Jean-Marie Chauvier, Journaliste, Bruxelles.

Notes

  1. Cf. Marlène Laruelle, « La triangulaire “Russie”, “exil russe”, “culture d’accueil” : le prisme occidental non assumé de l’eurasisme », colloque « Premières rencontres de l’Institut européen Est-Ouest », Lyon, ENS-LSH, 2-4 décembre 2004.
  2. Le personnage a inspiré au romancier Emmanuel Carrère son Limonov, POL, Paris, 2011.
  3. Alexandre Douguine, La Quatrième Théorie politique. La Russie et les idées politiques du XXI e siècle, Ars Magna Editions, Nantes, 2012.
  4. Lire Evelyne Pieiller, « Les embrouilles idéologiques de l’extrême droite », Le Monde diplomatique, octobre 2013.
  5. Eurasia.org
  6. Alexandre Douguine, L’Appel de l’Eurasie. Conversation avec Alain de Benoist, Avatar, coll. « Heartland », Etampes, 2013.
  7. Vrag naroda, Algoritm, Moscou, 2006.

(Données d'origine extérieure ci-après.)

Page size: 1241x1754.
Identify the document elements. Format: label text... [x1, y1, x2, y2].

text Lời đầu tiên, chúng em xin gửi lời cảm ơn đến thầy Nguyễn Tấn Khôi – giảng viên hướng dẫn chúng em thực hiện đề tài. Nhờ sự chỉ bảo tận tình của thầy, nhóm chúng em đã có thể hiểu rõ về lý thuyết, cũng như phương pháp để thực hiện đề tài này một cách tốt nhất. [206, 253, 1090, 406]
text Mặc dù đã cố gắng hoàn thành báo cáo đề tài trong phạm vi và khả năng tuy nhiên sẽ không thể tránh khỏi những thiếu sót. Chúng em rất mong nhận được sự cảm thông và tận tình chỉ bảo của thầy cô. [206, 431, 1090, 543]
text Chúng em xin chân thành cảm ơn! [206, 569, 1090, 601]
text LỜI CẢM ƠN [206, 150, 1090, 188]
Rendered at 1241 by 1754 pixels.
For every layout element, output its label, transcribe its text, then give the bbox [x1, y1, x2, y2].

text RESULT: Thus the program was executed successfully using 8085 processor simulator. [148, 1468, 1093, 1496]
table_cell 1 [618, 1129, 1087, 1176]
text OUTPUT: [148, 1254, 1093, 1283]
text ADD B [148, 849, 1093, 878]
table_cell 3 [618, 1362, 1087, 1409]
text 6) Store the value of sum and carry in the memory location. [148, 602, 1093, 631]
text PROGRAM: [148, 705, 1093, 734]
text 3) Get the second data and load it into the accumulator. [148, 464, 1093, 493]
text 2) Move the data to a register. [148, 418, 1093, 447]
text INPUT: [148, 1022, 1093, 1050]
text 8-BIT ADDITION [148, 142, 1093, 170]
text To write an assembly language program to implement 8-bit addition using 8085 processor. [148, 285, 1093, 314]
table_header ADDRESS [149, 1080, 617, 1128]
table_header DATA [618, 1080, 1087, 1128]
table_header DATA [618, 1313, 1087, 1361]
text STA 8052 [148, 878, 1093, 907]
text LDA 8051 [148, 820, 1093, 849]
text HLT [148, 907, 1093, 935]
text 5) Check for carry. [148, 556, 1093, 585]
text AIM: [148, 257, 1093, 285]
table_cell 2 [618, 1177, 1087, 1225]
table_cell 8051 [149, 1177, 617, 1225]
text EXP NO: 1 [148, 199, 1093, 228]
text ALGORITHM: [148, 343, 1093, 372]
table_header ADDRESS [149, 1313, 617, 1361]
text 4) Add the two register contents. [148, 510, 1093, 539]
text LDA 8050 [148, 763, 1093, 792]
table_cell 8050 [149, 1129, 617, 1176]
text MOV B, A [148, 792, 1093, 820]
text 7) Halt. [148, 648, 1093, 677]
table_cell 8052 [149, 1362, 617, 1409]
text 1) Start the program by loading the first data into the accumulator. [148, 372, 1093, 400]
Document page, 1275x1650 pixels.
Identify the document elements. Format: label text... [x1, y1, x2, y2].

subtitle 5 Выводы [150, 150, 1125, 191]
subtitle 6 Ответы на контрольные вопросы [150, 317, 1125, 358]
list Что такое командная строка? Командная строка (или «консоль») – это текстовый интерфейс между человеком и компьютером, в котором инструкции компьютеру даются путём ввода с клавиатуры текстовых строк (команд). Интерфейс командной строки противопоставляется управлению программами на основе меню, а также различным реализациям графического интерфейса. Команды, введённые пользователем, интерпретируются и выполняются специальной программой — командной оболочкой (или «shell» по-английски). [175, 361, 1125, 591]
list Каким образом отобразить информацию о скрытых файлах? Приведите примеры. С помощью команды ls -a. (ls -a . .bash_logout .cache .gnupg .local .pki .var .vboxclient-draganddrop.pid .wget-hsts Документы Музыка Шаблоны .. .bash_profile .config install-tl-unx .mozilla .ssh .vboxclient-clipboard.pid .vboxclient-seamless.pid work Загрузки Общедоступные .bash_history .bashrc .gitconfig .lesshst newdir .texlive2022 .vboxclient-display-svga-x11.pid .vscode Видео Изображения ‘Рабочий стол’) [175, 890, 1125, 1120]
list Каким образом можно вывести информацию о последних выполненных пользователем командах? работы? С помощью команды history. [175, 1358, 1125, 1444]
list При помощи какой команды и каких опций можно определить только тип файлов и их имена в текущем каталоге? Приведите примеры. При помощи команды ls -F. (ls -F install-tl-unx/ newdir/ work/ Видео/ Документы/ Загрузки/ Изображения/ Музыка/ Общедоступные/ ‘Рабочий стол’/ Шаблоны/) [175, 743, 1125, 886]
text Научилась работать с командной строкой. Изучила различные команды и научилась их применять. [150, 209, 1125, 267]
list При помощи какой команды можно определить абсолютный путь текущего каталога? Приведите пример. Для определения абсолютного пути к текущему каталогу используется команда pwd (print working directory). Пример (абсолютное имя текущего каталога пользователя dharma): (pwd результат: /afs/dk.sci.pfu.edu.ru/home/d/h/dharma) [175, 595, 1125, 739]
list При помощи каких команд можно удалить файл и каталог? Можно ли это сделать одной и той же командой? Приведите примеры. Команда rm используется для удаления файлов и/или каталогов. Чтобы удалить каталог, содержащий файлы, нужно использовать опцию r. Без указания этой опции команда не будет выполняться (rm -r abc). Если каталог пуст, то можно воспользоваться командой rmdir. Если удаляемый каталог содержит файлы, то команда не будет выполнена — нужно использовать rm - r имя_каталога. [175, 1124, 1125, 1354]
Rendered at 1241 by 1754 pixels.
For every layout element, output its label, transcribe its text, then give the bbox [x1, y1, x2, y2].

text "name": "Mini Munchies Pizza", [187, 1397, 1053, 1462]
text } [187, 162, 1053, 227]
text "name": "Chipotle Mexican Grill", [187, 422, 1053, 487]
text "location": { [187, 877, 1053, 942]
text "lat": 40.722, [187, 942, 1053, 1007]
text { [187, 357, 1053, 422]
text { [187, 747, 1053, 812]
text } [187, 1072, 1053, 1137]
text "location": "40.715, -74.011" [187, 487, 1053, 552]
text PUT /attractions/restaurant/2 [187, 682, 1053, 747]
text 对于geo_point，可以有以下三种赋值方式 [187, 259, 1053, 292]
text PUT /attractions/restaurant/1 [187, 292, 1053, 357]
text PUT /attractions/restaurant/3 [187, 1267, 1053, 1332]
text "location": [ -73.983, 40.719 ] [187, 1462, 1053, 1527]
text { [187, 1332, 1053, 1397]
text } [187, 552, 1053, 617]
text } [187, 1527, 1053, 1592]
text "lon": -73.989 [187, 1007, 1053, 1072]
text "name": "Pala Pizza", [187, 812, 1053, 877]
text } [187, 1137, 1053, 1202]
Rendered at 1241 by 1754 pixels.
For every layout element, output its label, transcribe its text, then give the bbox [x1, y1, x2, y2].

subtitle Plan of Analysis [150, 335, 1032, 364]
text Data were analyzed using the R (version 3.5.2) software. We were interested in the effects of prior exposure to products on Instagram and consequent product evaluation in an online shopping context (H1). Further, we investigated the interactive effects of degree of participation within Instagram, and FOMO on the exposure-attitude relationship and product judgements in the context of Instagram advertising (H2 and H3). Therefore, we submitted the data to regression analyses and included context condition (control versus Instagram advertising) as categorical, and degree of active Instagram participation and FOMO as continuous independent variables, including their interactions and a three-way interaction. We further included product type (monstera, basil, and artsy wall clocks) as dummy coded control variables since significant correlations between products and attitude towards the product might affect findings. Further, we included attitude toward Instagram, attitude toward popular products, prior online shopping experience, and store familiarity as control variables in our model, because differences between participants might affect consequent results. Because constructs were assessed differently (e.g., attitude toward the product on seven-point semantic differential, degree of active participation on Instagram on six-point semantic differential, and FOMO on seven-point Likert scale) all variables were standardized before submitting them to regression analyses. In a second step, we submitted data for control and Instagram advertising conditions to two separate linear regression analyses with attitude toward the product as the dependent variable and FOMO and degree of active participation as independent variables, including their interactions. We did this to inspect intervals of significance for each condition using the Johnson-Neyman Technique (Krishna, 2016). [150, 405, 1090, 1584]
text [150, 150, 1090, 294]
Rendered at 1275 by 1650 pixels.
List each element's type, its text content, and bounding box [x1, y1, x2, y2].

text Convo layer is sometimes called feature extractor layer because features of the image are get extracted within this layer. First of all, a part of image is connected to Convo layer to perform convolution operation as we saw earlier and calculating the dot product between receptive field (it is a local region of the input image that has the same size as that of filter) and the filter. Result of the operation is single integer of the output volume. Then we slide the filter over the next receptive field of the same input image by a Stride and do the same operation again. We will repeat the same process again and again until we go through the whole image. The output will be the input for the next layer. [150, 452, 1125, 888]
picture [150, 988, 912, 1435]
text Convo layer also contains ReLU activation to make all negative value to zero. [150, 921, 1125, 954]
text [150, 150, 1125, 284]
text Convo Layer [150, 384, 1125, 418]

  8. Lire Emmanuel Dreyfus, « En Ukraine, les ultras du nationalisme », Le Monde diplomatique, mars 2014.
  9. Lire « En Russie, nostalgie soviétique et nouveau patriotisme d’Etat », Le Monde diplomatique, mars 2004.
  10. Véra Nikolski, National-bolchevisme et néo-eurasisme dans la Russie contemporaine. La carrière militante d’une idéologie, Mare & Martin, Paris, 2013.
  11. Artogeia, Moscou, 12 août 2013.
  12. Valeri Korovine, Frappe sur la Russie. La géopolitique et le pressentiment de la guerre, Piter, Saint-Pétersbourg, 2014 (en russe).